Silence for a while, and then Coke left John so his legs went cold and when he raised his head he found that the dog had laid her head on the sofa beside Sherlock and was staring up at him, and he had his hands over his face, fingers digging into his forehead and thin cheeks like he was trying to scar himself.
"Sherlock?"
"It's just different. It's so stupid. I thought I'd come back and things would be the same but you don't trust me, do you? It's like after the pool, but worse." His voice was shaky. It was the closest to broken John had ever heard and it twisted his heart, scrabbled at his ribcage. That voice was decidedly not Sherlock.

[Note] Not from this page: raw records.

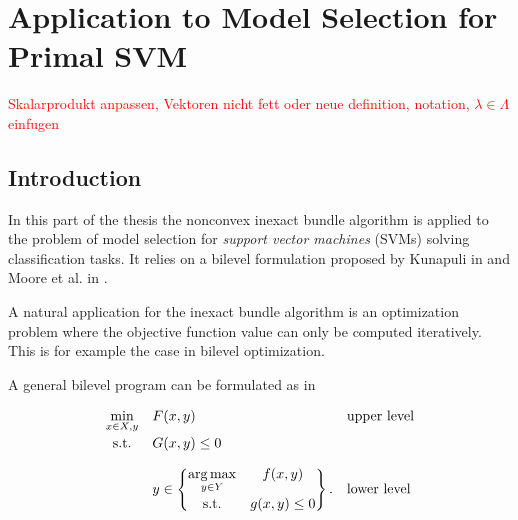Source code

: \section{Application to Model Selection for Primal SVM}

\textcolor{red}{Skalarprodukt anpassen, Vektoren nicht fett oder neue definition, notation, \(\lambda \in \Lambda\) einfugen}

\subsection{Introduction}

In this part of the thesis the nonconvex inexact bundle algorithm is applied to the problem of model selection for \emph{support vector machines} (SVMs) solving classification tasks.
It relies on a bilevel formulation proposed by Kunapuli in \cite{Kunapuli2008} and Moore et al. in \cite{Moore2011}.

A natural application for the inexact bundle algorithm is an optimization problem where the objective function value can only be computed iteratively. This is for example the case in bilevel optimization.

A general bilevel program can be formulated as in \cite[p. 20]{Kunapuli2008}

\begin{equation}
	\begin{array}{cll}
	\displaystyle\min_{x \in X, y} & F(x,y) & \text{upper level} \vspace{0.5ex}\\
	\text{s.t.} & G(x,y) \leq 0 & \vspace{1em}\\
	& y \in \begin{Bmatrix} \displaystyle\argmax_{y\in Y} & f(x,y) \vspace{0.5ex}\\
	                        \text{s.t.} & g(x,y) \leq 0 
													\end{Bmatrix}. & \text{lower level}
	\end{array}
\end{equation}

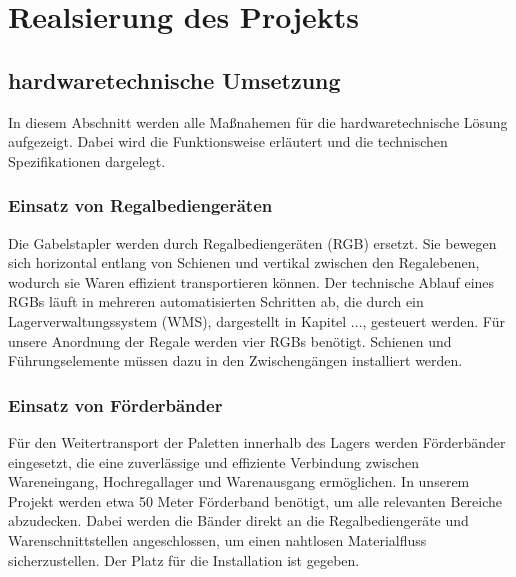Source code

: \chapter{Realsierung des Projekts}

\section{hardwaretechnische Umsetzung}
In diesem Abschnitt werden alle Maßnahemen für die hardwaretechnische Lösung aufgezeigt. Dabei wird die Funktionsweise erläutert und die technischen Spezifikationen dargelegt.
\subsection{Einsatz von Regalbediengeräten}
Die Gabelstapler werden durch Regalbediengeräten (RGB) ersetzt. Sie bewegen sich horizontal entlang von Schienen und vertikal zwischen den Regalebenen, wodurch sie Waren effizient transportieren können. 
Der technische Ablauf eines RGBs läuft in mehreren automatisierten Schritten ab, die durch ein Lagerverwaltungssystem (WMS), dargestellt in Kapitel ..., gesteuert werden. Für unsere Anordnung der Regale werden vier RGBs benötigt. Schienen und Führungselemente müssen dazu in den Zwischengängen installiert werden.



\subsection{Einsatz von Förderbänder}
Für den Weitertransport der Paletten innerhalb des Lagers werden Förderbänder eingesetzt, die eine zuverlässige und effiziente Verbindung zwischen Wareneingang, Hochregallager und Warenausgang ermöglichen. In unserem Projekt werden etwa 50 Meter Förderband benötigt, um alle relevanten Bereiche abzudecken. Dabei werden die Bänder direkt an die Regalbediengeräte und Warenschnittstellen angeschlossen, um einen nahtlosen Materialfluss sicherzustellen. Der Platz für die Installation ist gegeben.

The three years hadn't just happened to John. They had passed for Sherlock—lonely Sherlock—and Mycroft and Lestrade and everyone, everyone else too. And knowing that John had tried to move on, that must have killed Sherlock a little, even if he denied it, because Sherlock must have tried to stay the same. Because he was coming back, so he kept the space he had made for John, he had worked at keeping it, and John hadn't known—had been deceived—and so had tried to shove everything he possibly could into the Sherlock-space, to fill it up so the man's absence wasn't as noticeable. Jobs and boyfriends and girlfriends and people to play rugby and football with and to drink with—all of that, John had tossed at the place where Sherlock used to be, and he was fine, all right, okay, good sometimes, when Sherlock was dead, but now here he was, living, and John had tried so damn hard to move on that he had blocked out the place where Sherlock once fit easily. And that was neither fine nor okay and it was certainly not good.
John swallowed. "I never forgot you, though. And yeah, I can't trust you quite the same way I used to, not right now, because you were dead—I know you weren't, I know you had three years of, well, probably what most people would think of as hell—but to me you were dead, absolutely gone, see? So I still want to be your...flatmate and your friend but you have changed and I have changed and so..."

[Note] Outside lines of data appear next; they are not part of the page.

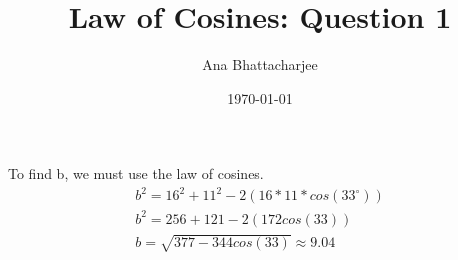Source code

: \documentclass{article}
\begin{document}
\title{Law of Cosines: Question 1}
\author{Ana Bhattacharjee}
\date{\today}
\maketitle{}
\begin{center}
To find b, we must use the law of cosines.
\begin{align}
  b^2 = 16^2 + 11^2 - 2(16*11*cos(33^{\circ})) \\
  b^2 = 256 + 121 - 2(172cos(33)) \\
  b = \sqrt{377 - 344cos(33)} \approx 9.04 
\end{align}
\end{center}
\end{document}
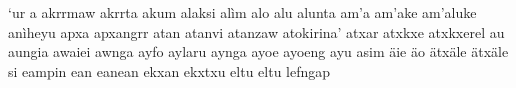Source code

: \documentclass[a4paper]{article}
\begin{document}
`ur\hspace{2mm}
a\hspace{2mm}
akrrmaw\hspace{2mm}
akrrta\hspace{2mm}
akum\hspace{2mm}
alaksi\hspace{2mm}
alìm\hspace{2mm}
alo\hspace{2mm}
alu\hspace{2mm}
alunta\hspace{2mm}
am'a\hspace{2mm}
am'ake\hspace{2mm}
am'aluke\hspace{2mm}
anìheyu\hspace{2mm}
apxa\hspace{2mm}
apxangrr\hspace{2mm}
atan\hspace{2mm}
atanvi\hspace{2mm}
atanzaw\hspace{2mm}
atokirina'\hspace{2mm}
atxar\hspace{2mm}
atxkxe\hspace{2mm}
atxkxerel\hspace{2mm}
au\hspace{2mm}
aungia\hspace{2mm}
awaiei\hspace{2mm}
awnga\hspace{2mm}
ayfo\hspace{2mm}
aylaru\hspace{2mm}
aynga\hspace{2mm}
ayoe\hspace{2mm}
ayoeng\hspace{2mm}
ayu\hspace{2mm}
asim\hspace{2mm}
äie\hspace{2mm}
äo\hspace{2mm}
ätxäle\hspace{2mm}
ätxäle si\hspace{2mm}
eampin\hspace{2mm}
ean\hspace{2mm}
eanean\hspace{2mm}
ekxan\hspace{2mm}
ekxtxu\hspace{2mm}
eltu\hspace{2mm}
eltu lefngap\hspace{2mm}
\end{document}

"It'll take time." Sherlock removed his hands from his face and eyes were a little red but not horribly so.
"Yeah, yeah, I guess it'll take time."
"But that's good. We have time."
John nodded. "We do. We do. God, Sherlock, how did that happen?"
"What?" Sherlock was petting Coke again, scratching at her ears, and the dog's tail swept lazily over the floor. John hoped Sherlock knew that Coke was off limits for experiments. He'd have to explain it. Later, though, because it seemed they suddenly had a few of those.
"Having time. I thought it was all gone. For us, anyway." John straightened and pressed his fists against the base of his spine, stretching. Sherlock just smiled at him. "I'm making tea, you want some?"
"Yes."
John passed by the sofa on his way to the kitchen and he dropped his hand to tangle in Sherlock's hair for just an instant. His hair was soft like always and Sherlock did not disappear. John continued on, his fingers dragging the curls away from his flatmate's head for a moment before they sprung back, and John smiled as he filled the kettle with water. Not a dream. Here Sherlock was, breathing here in London, and here was John's sudden and good reality.
A/N: I honestly don't know what that was. I hope it was okay, especially for all of you who have just watched Reichenbach.